Bela 160 Juta Petani, Mentan Amran Dikeroyok Tempo dan AJI

Japiknews.com –  Jakarta – Ketika Menteri Pertanian Andi Amran Sulaiman memutuskan menggugat Tempo ke pengadilan dengan nilai Rp200 miliar, banyak yang terkejut. Tapi lebih banyak lagi yang seolah pura-pura tidak paham: bahwa gugatan itu bukan untuk membungkam media, melainkan untuk membela harga diri 160 juta petani Indonesia yang telah dihina dengan visual, dikriminalisasi dengan narasi, dan dipermalukan di ruang publik oleh media yang seharusnya menjadi penjaga kebenaran.

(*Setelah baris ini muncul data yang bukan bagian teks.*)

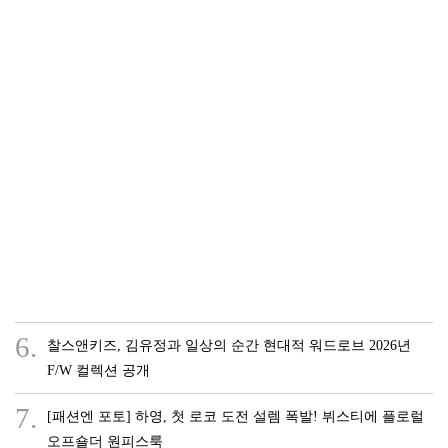
6.
찰스앤키즈, 김유정과 일상의 순간 현대적 워드로브 2026년
F/W 컬렉션 공개
7.
[패션엔 포토] 하영, 첫 로코 도전 설렘 폭발! 뷔스티에 플로럴
오프숄더 원피스룩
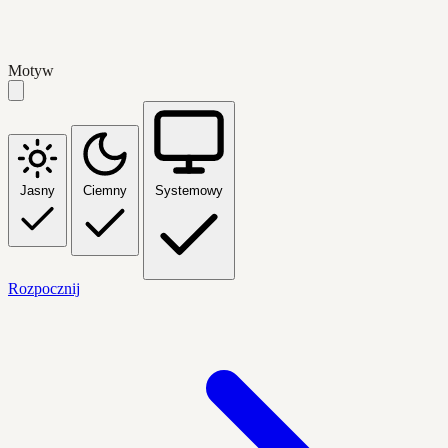
Motyw
Jasny
Ciemny
Systemowy
Rozpocznij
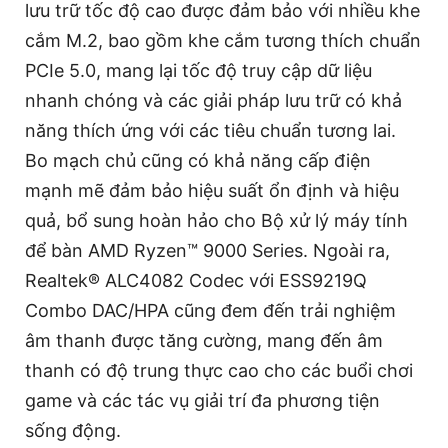
lưu trữ tốc độ cao được đảm bảo với nhiều khe
cắm M.2, bao gồm khe cắm tương thích chuẩn
PCIe 5.0, mang lại tốc độ truy cập dữ liệu
nhanh chóng và các giải pháp lưu trữ có khả
năng thích ứng với các tiêu chuẩn tương lai.
Bo mạch chủ cũng có khả năng cấp điện
mạnh mẽ đảm bảo hiệu suất ổn định và hiệu
quả, bổ sung hoàn hảo cho Bộ xử lý máy tính
để bàn AMD Ryzen™ 9000 Series. Ngoài ra,
Realtek® ALC4082 Codec với ESS9219Q
Combo DAC/HPA cũng đem đến trải nghiệm
âm thanh được tăng cường, mang đến âm
thanh có độ trung thực cao cho các buổi chơi
game và các tác vụ giải trí đa phương tiện
sống động.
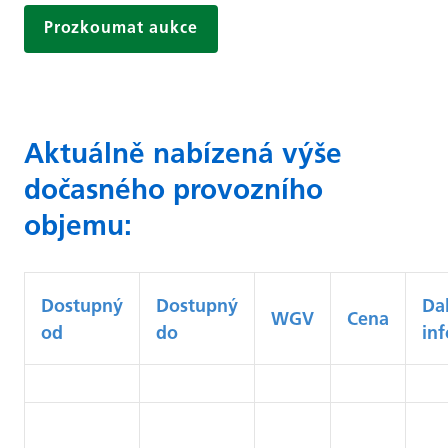
Prozkoumat aukce
Aktuálně nabízená výše
dočasného provozního
objemu:
Dostupný
Dostupný
Dal
WGV
Cena
od
do
in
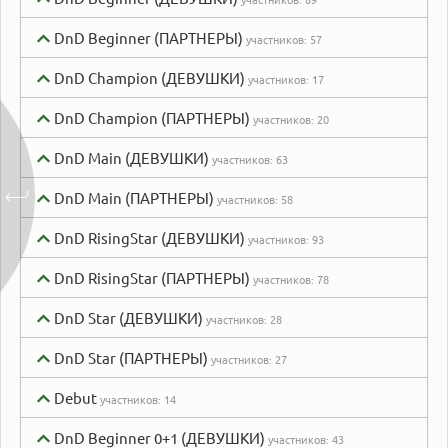
DnD Beginner (ПАРТНЕРЫ)
участников:
57
DnD Champion (ДЕВУШКИ)
участников:
17
DnD Champion (ПАРТНЕРЫ)
участников:
20
DnD Main (ДЕВУШКИ)
участников:
63
DnD Main (ПАРТНЕРЫ)
участников:
58
DnD RisingStar (ДЕВУШКИ)
участников:
93
DnD RisingStar (ПАРТНЕРЫ)
участников:
78
DnD Star (ДЕВУШКИ)
участников:
28
DnD Star (ПАРТНЕРЫ)
участников:
27
Debut
участников:
14
DnD Beginner 0+1 (ДЕВУШКИ)
участников:
43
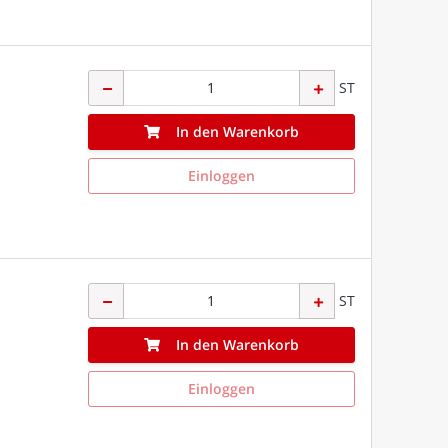
ST
In den Warenkorb
Einloggen
ST
In den Warenkorb
Einloggen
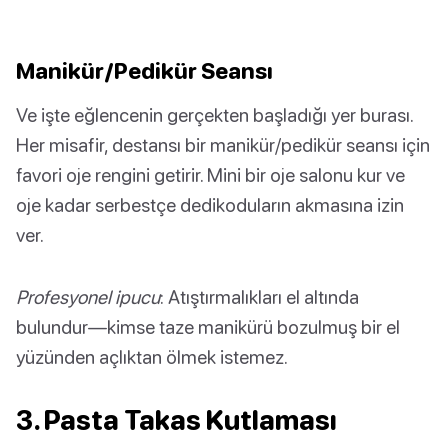
Manikür/Pedikür Seansı
Ve işte eğlencenin gerçekten başladığı yer burası.
Her misafir, destansı bir manikür/pedikür seansı için
favori oje rengini getirir. Mini bir oje salonu kur ve
oje kadar serbestçe dedikoduların akmasına izin
ver.
Profesyonel ipucu
: Atıştırmalıkları el altında
bulundur—kimse taze manikürü bozulmuş bir el
yüzünden açlıktan ölmek istemez.
3. Pasta Takas Kutlaması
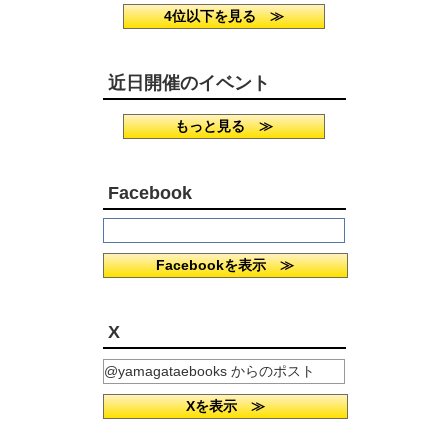
4位以下を見る ≫
近日開催のイベント
もっと見る ≫
Facebook
Facebookを表示 ≫
X
@yamagataebooks からのポスト
Xを表示 ≫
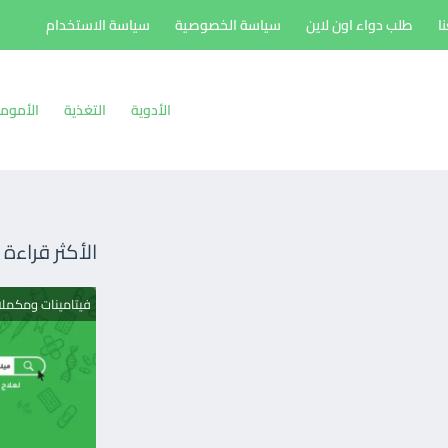
ا
طلب دواء اون لاين
سياسة الخصوصية
سياسة الاستخدام
الأدوية
التغذية
الأموم
الأكثر قراءة
فيتامينات ومكمل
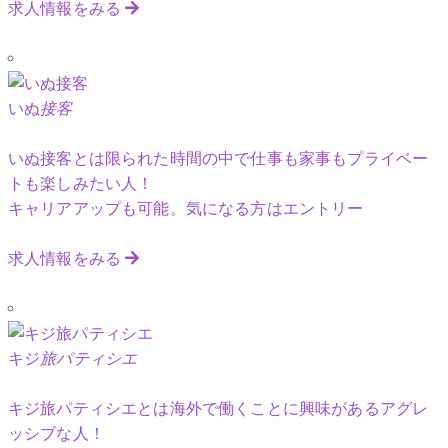
求人情報をみる
いぬ
接客
いぬ接客とは限られた時間の中で仕事も家事もプライベー
トも楽しみたい人！
キャリアアップも可能。気になる方はエントリー
求人情報をみる
キジ
旅パティシエ
キジ旅パティシエとは海外で働くことに興味があるアグレ
ッシブな人！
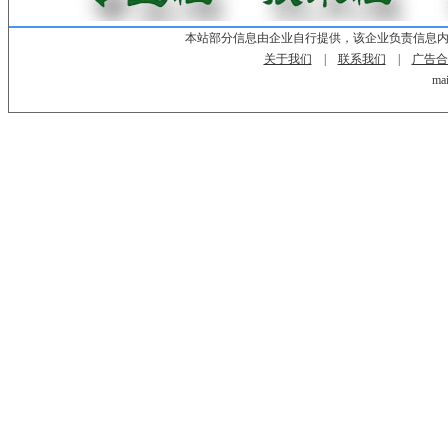
本站部分信息由企业自行提供，该企业负责信息
关于我们
|
联系我们
|
广告合
mai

Tempo dan Aliansi Jurnalis Independen (AJI) segera membalas dengan narasi: “kebebasan pers terancam”, “pembreidelan”, dan “upaya membungkam media”. Narasi lama yang selalu diulang setiap kali media besar dikoreksi. Padahal, faktanya sederhana — Dewan Pers sudah memutuskan bahwa Tempo bersalah secara etik dalam pemberitaan “Poles-Poles Beras Busuk”.

Putusan Penilaian dan Penanganan Pengaduan (PPR) Dewan Pers menyatakan, Tempo tidak akurat, melebih-lebihkan, dan melanggar Kode Etik Jurnalistik. Namun yang terjadi justru ironis: Tempo mengklaim sudah melaksanakan putusan Dewan Pers, padahal pelaksanaannya tidak sesuai rekomendasi. Saat Kementerian Pertanian meminta klarifikasi, mereka malah memutar isu, menuduh pemerintah mengekang pers.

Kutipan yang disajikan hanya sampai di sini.